# [Fragmento de lectura]

____

El ABC del buen comunicador (para dummies)

Una reconocida universidad limeña me invitó a dictar la ponencia “Ingredientes para ser un buen comunicador”, dirigida a alumnos del décimo ciclo de la carrera de comunicaciones.

Durante mi exposición, expliqué a los estudiantes que los comunicadores deben reinventarse a diario porque esa es la única manera, más allá del puro talento, de contar con la capacidad para agregar valor a los negocios. Un comunicador que no agrega valor al negocio simplemente no sirve.

“¿Cuáles son los ingredientes para ser un buen comunicador, entonces?”, preguntó una alumna y, a continuación, resumo mi respuesta:

Foco estratégico: El comunicador siempre debe priorizar el objetivo de negocio del cliente. Es a partir de ahí que se construyen correctamente los planes, estrategias y acciones tácticas exitosas.  Anteponer objetivos o prioridades de otra índole a los establecidos en el business plan es más que seguro un salto al fracaso.  

Dominio tecnológico: El uso de nuevas tecnologías para maximizar los resultados es una responsabilidad ineludible del comunicador moderno. Hoy se requiere mucho más que ser un tigre en Instagram o Facebook. No hay excusa para que el desarrollo de una APP y el uso de big data, por ejemplo, esté ausente en un plan de comunicación actual.

____

# [Orden de trabajo 1]
Enumere las plataformas y tecnologías que el fragmento menciona en el apartado sobre dominio tecnológico.
# [Orden de trabajo 2]
Según el fragmento, ¿a qué alumnos estaba dirigida la ponencia?
# [Orden de trabajo 3]
Reproduzca el pasaje del fragmento comprendido entre "El ABC del buen" y "simplemente no sirve.", ambos incluidos.
Para resolver lo que se pide no hace falta consultar el material.

Datos de puntos clave del cuerpo o de la mano:
____

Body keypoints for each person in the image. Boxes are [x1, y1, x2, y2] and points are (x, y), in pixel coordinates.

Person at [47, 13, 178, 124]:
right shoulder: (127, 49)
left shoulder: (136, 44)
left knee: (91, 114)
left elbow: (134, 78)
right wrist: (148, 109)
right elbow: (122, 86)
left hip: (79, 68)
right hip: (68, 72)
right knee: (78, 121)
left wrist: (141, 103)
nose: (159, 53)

____

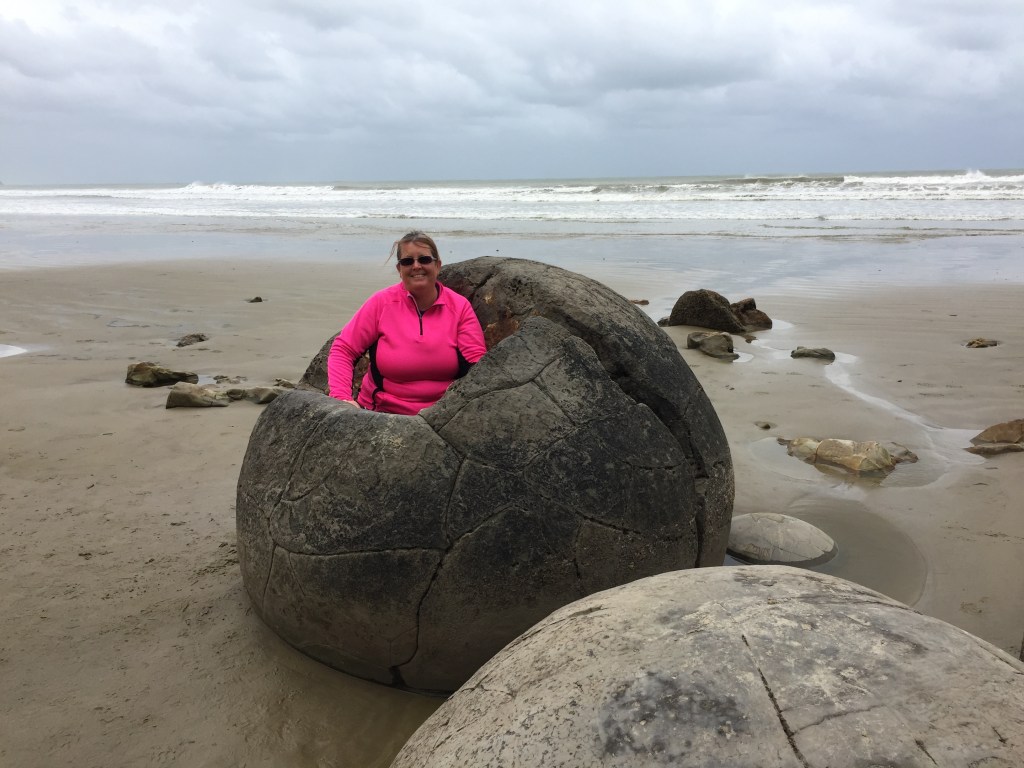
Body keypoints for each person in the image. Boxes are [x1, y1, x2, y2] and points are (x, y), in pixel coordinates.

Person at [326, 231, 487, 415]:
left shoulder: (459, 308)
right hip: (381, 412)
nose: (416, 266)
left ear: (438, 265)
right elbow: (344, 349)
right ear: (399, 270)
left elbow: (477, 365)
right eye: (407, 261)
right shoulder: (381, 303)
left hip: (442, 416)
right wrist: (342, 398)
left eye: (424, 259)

____

# [Resultado del ejercicio 1]
Instagram, Facebook, una APP, big data

# [Resultado del ejercicio 2]
A alumnos del décimo ciclo de la carrera de comunicaciones.

# [Resultado del ejercicio 3]
El ABC del buen comunicador (para dummies)

Una reconocida universidad limeña me invitó a dictar la ponencia “Ingredientes para ser un buen comunicador”, dirigida a alumnos del décimo ciclo de la carrera de comunicaciones.

Durante mi exposición, expliqué a los estudiantes que los comunicadores deben reinventarse a diario porque esa es la única manera, más allá del puro talento, de contar con la capacidad para agregar valor a los negocios. Un comunicador que no agrega valor al negocio simplemente no sirve.